> CONSIGNE 1: Recopiez le passage du texte sur les sapeurs-pompiers de Frick compris entre « La grande famille » et « sont des femmes. » inclus, en y changeant « bénévoles » en « volontaires ».
> CONSIGNE 2: D'après le texte sur les sapeurs-pompiers de Frick, à quel grade Esther Herzog a-t-elle été promue à l'automne dernier ?

> EXTRAIT FOURNI:
>>>>

La grande famille des sapeurs-pompiers de Frick
Que font les organisations de sauvetage bénévoles pour promouvoir l’égalité homme-femme? Les sapeurs-pompiers de Frick ne s’expliquent pas eux-mêmes pourquoi ils comptent une forte proportion de femmes dans leurs rangs. Petite visite dans la vallée de Frick, où un cinquième des membres des forces d’intervention volontaires sont des femmes.
« Je veux aider les gens. C’est pour cela que je suis devenue sapeuse-pompière », explique Esther Herzog, femme au foyer de la commune de Frick dans le canton d’Argovie. Et cela fait déjà 15 ans qu’elle aide les gens; à l’automne dernier, elle a été promue premier-lieutenant et est aujourd’hui la première femme à diriger la section de formation au centre de renfort des sapeurs-pompiers de Frick. « Apprendre quelque chose aux autres et faire en sorte que tout fonctionne au mieux en cas d’événement », représente pour cette femme de 48 ans une motivation supplémentaire pour son engagement bénévole.
Esther Herzog vient d’une famille de pompiers, son père était lui-même commandant. À présent, ses propres enfants lui emboîtent le pas. Il y a deux ans, son fils adulte a rejoint le corps. Et, plus tard, sa fille de dix ans aimerait lutter contre les incendies. « Mais en tant que pro », précise sa mère. Ce premier-lieutenant de sapeurs-pompiers se sent bien acceptée dans cet univers très masculin. Avec elle, vingt-quatre autres femmes sont enrôlées et assurent un service volontaire au sein de l’organisation de sauvetage et de lutte anti-incendie des trois communes de Frick, Gipf-Oberfrick et Oeschgen, situées au nord de l’Argovie.

<<<<

> MATÉRIEL FOURNI:
>>>>

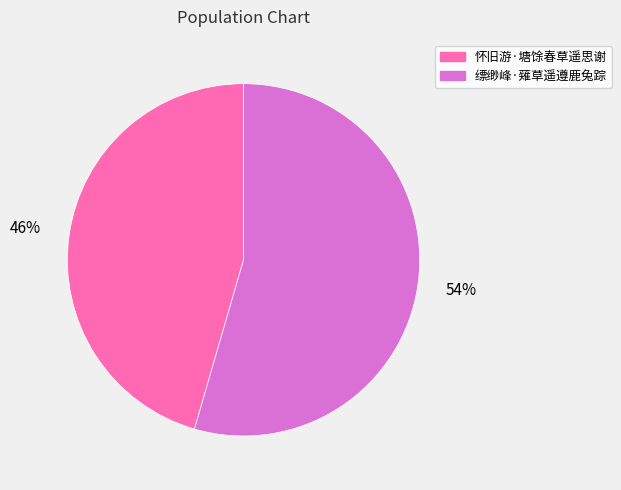

The 缥缈峰·薙草遥遵鹿兔踪 slice represents 45% of the pie. True or false?

False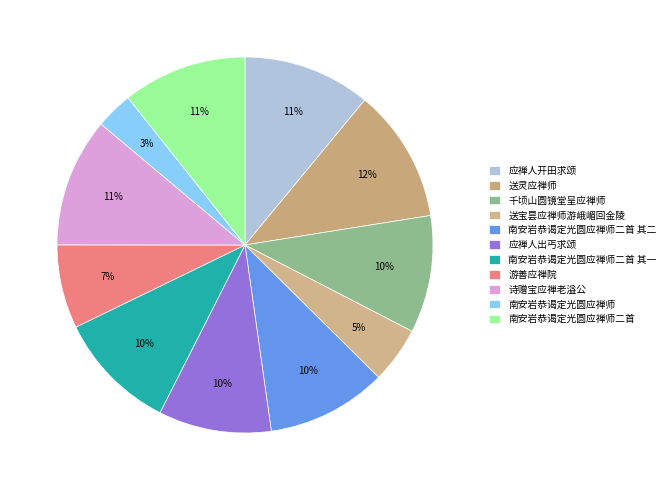

How many slices are in this pie chart?

11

<<<<

> RÉPONSE RÉDIGÉE 1:
La grande famille des sapeurs-pompiers de Frick
Que font les organisations de sauvetage volontaires pour promouvoir l’égalité homme-femme? Les sapeurs-pompiers de Frick ne s’expliquent pas eux-mêmes pourquoi ils comptent une forte proportion de femmes dans leurs rangs. Petite visite dans la vallée de Frick, où un cinquième des membres des forces d’intervention volontaires sont des femmes.

> RÉPONSE RÉDIGÉE 2: Elle a été promue premier-lieutenant.